Once the form is complete, read through the requirements on who needs to sign so the paperwork will flow without a hitch. You will sometimes need to get signatures from your spouse or partner, and likely from your former employer. I’ve seen people refuse to follow through with this because they don’t want to talk to their former employer, but don’t let a requirement like this hold you back from moving your money.

Also, leave room in your schedule to get your form certified if necessary. Some companies will require a notary, which you can find at a local bank, government center, or even a UPS store. This website will help you find a registered notary in your local area. You may alternately need to get your signature guaranteed. A signature guarantee is something like a notarization that is given by financial institutions (like banks, brokers, or credit unions), in which the institution financially takes responsibility to guarantee you are who you say you are, and that you’re legally able to sign a document.

Step 3: Follow up with your prior 401(k) provider.

After you submit your paperwork, you can’t sit back and wait for your former provider to reach out. Give them a call a few days later to confirm they received everything, and that all the paperwork was filled out correctly. Sometimes they’ll tell you they still haven’t received it, or that it’s in processing. That’s okay; it just means you’ll need to call back again.

Once paperwork makes it through, there’s a chance it will be rejected. I’ve seen this happen more than once. Regardless of the reason for a rejection, a rejected form usually can’t be revised, which means you’ll need to start over with a new form rather than correcting the old one. This is another reason why it’s so important to keep copies and follow your paperwork throughout this process; the sooner you know you need to resubmit, the sooner you’ll be able to make corrections and keep things moving forward.

Step 4: Keep an eye on your 401(k) rollover money.

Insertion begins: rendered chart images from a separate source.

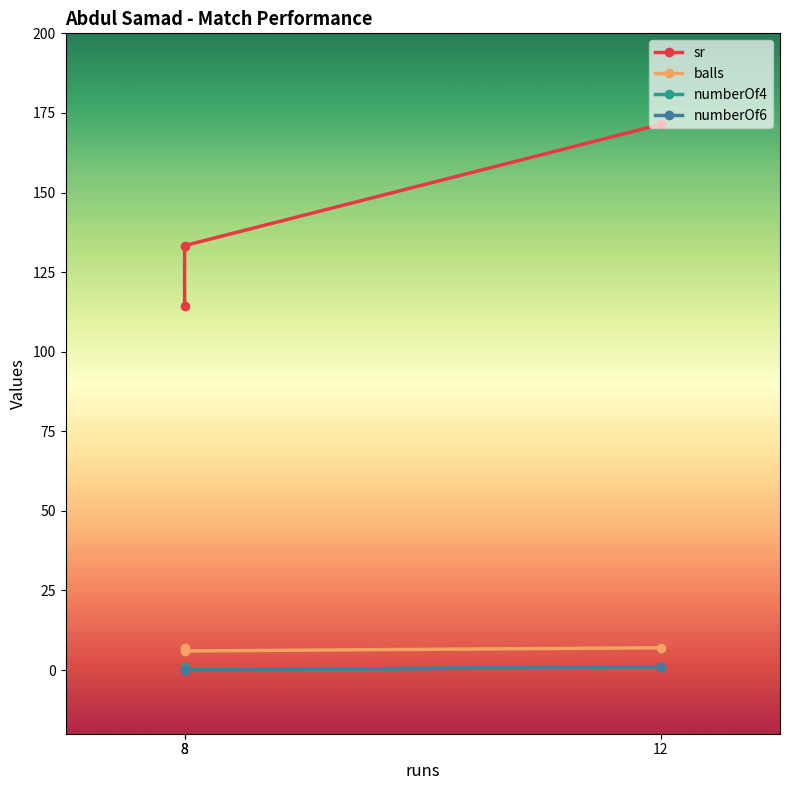

What is the total value across all series at 8?

139.3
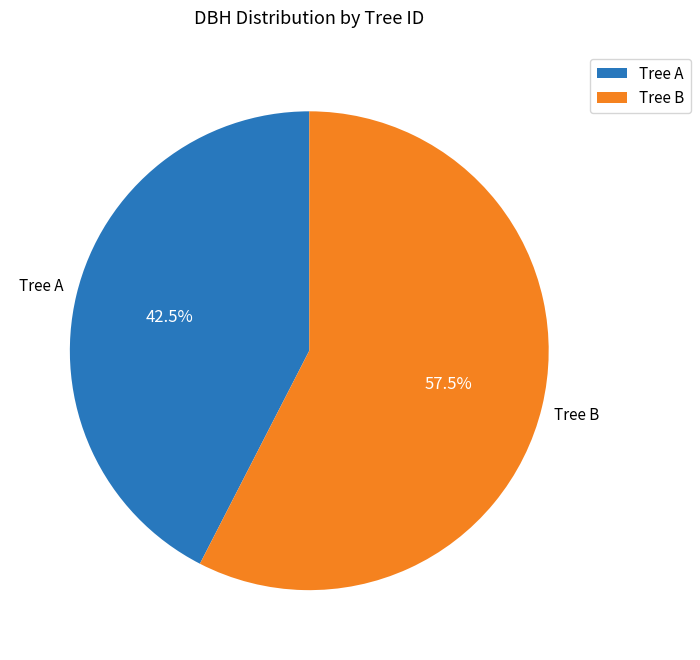

Count the number of slices in the pie.

2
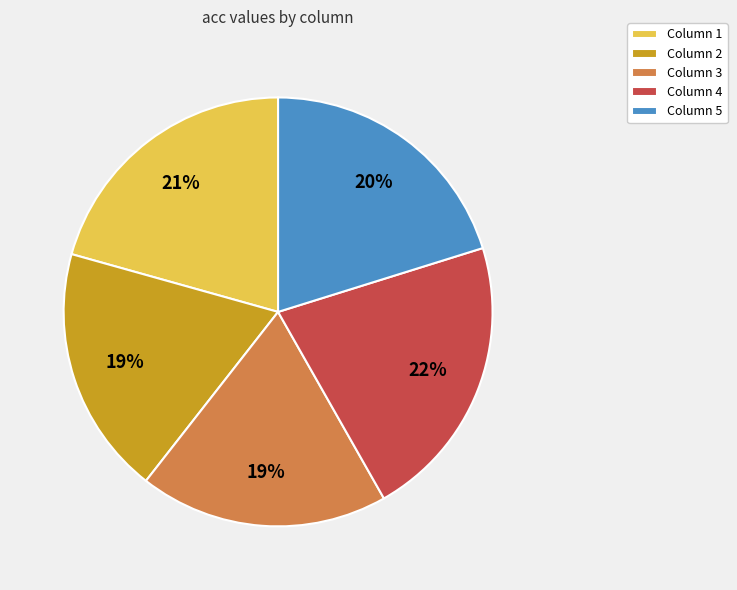

To the nearest percent, what is the difference between the largest and smallest slice percentages?

3%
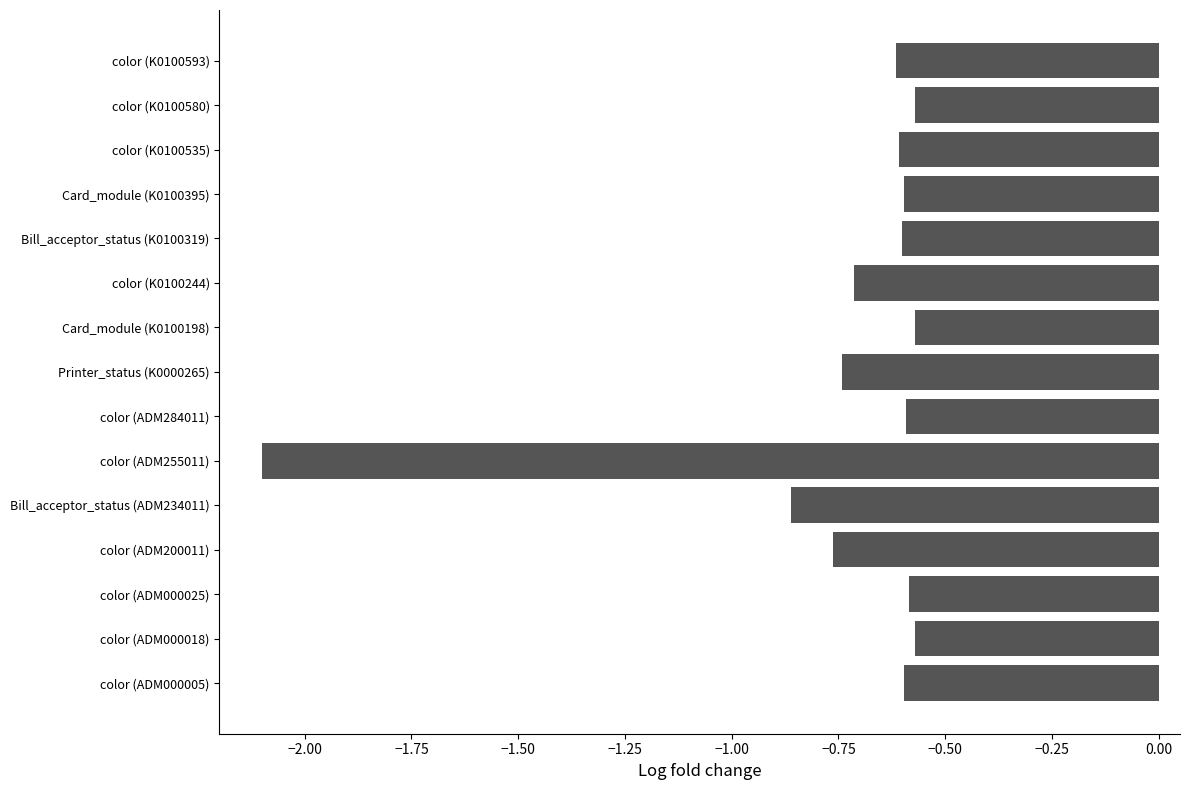

What is the sum of the values at Card_module (K0100395) and color (K0100535)?

-1.2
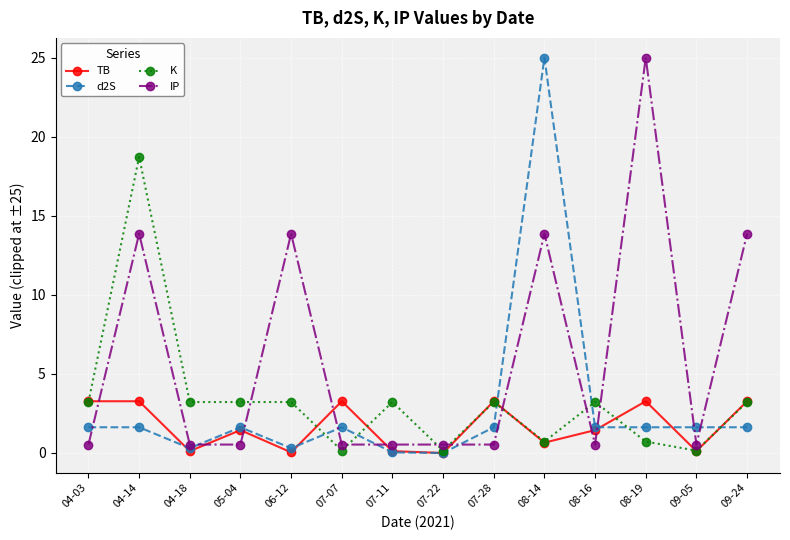

True or false: IP and K cross at least once.

True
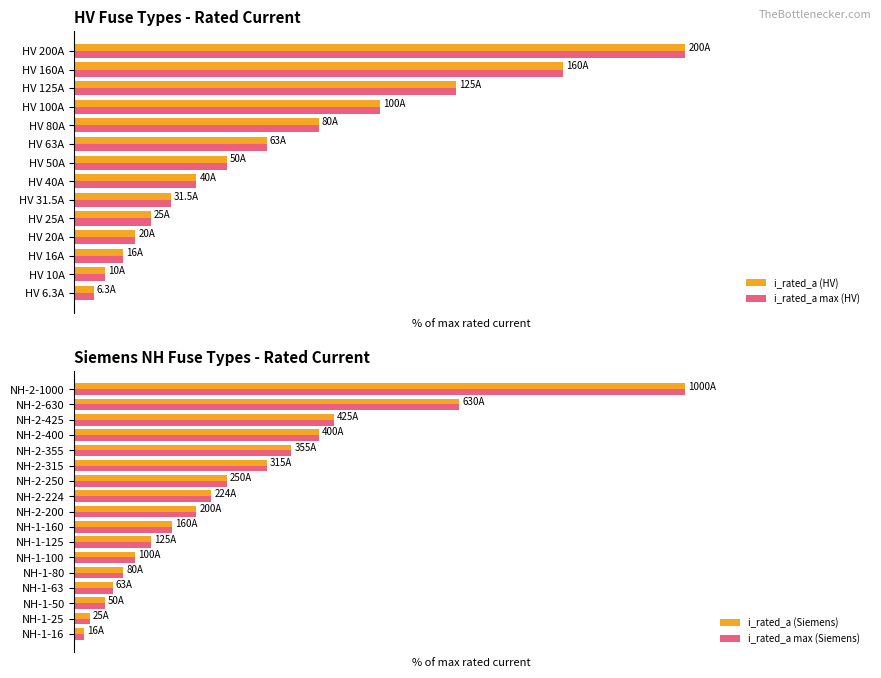

Which label corresponds to the largest value in the chart?

HV 200A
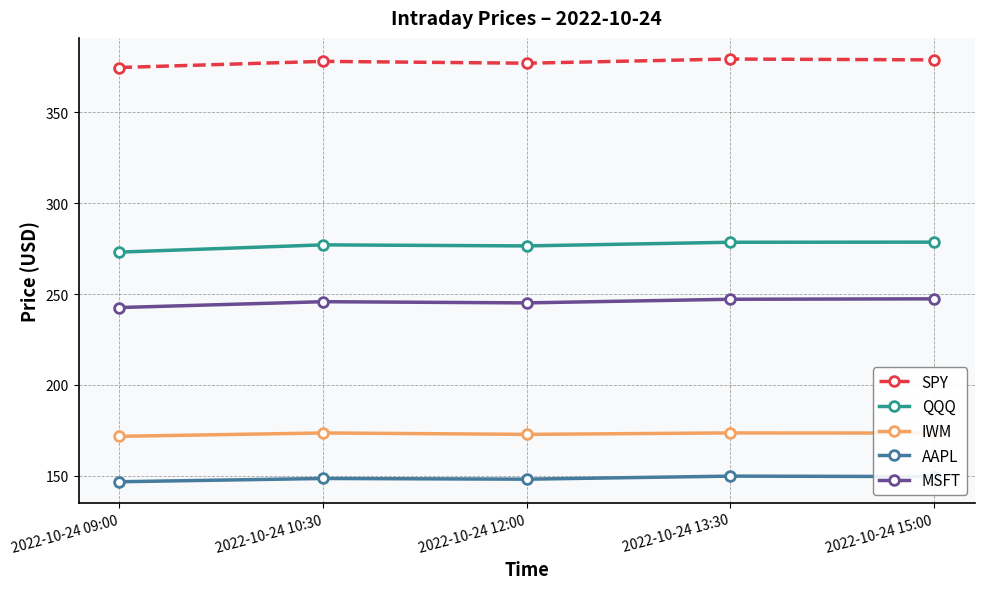

What position from the right is 2022-10-24 12:00?

3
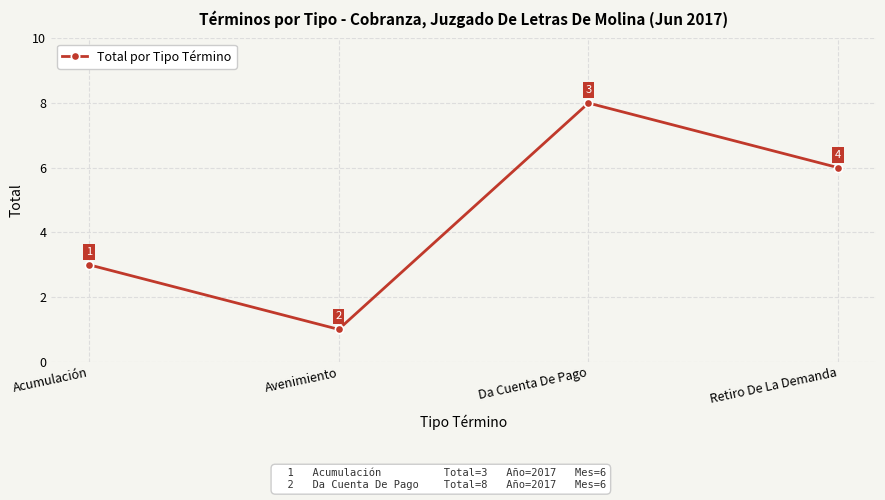

The value at Avenimiento is 1. True or false?

True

Once your paperwork is approved, make sure that your money successfully makes it into your new account. If your situation is an indirect rollover (which I mentioned previously), you’ll need to make sure the money makes it into your new account within 60 days so you aren’t penalized or taxed. This can be as easy as mailing a check to your new service provider (though sometimes it means cashing the check and then writing your own check), or initiating an electronic transfer to the new account. It’s important to check with your provider to make sure you’re correctly following the process to avoid those unnecessary taxes and penalties.

Even if your process is a direct rollover, you still will want to watch closely and make sure that the transfer of funds was initiated within that 60-day period following approval, and that all of the funds made it.

Finally, I’d add that you don’t have to do this alone. The process can be daunting, but as we’ve done countless times for our clients’ participants, your new service provider may be able to help you navigate this complicated process and avoid losing valuable savings while you change jobs and retire. Reach out to your provider and see if they can help or, if you’re in a position to influence your company’s retirement benefits, make sure you work with a provider that can support employees with rollovers and other complicated 401(k) activities.